Monday, May 18, 2009

Bipolar-- the highs and lows of wrapping

One of the benefits of an exploratory project of this nature is that because you don’t have a fixed design path to follow you have ample opportunity to refactor when you have one of those “Ooo! That would be a interesting approach!” moments.

But in my mind development needs to be informed by an overall view, a philosophy that drives the shape of what you’re creating. This helps encourage consistency and symmetry, qualities that a good API must have.

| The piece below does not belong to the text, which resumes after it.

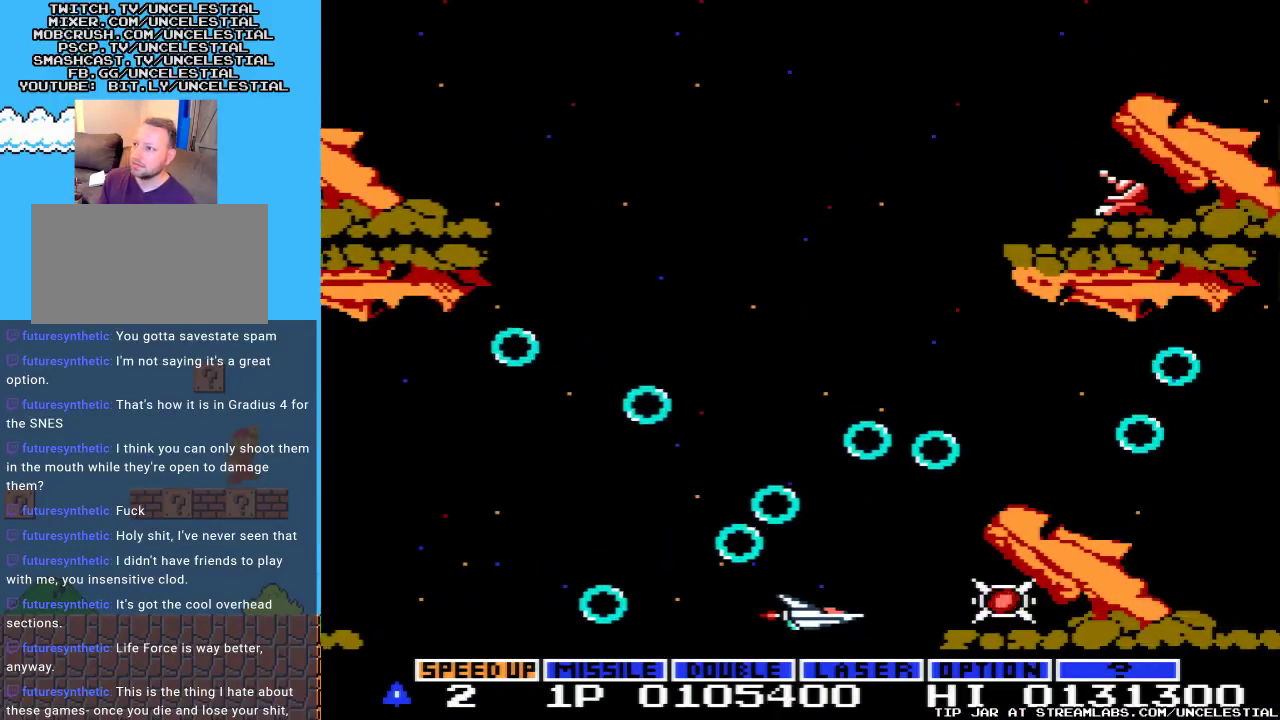
{"buttons": ["DPAD_UP", "DPAD_LEFT"], "events": [[267, "DPAD_UP", "down"], [367, "DPAD_LEFT", "down"]]}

I needed such a set of design signposts for the extension module I was creating. Of particular concern was the establishing the “level” that the extension was to express. As befitting a product whose primary goal is high performance and low latency, the C API for 29West is fairly low level. There’s lots of fine-grained distinctions regarding integer sizes in function call arguments (signed/unsigned, short/int/long), typedefs of functions taking pointers to typedefs containing function pointers which take other typedefs as arguments…this sort of thing.

While understandable in a C API, a lot of this isn’t the kind of thing one expects or wants to encounter in a Python binding. An implicit goal of most Python modules is to provide a reasonably high-level abstraction on the semantics they’re implementing, do lots of useful things for you, and give you hooks to override default behavior.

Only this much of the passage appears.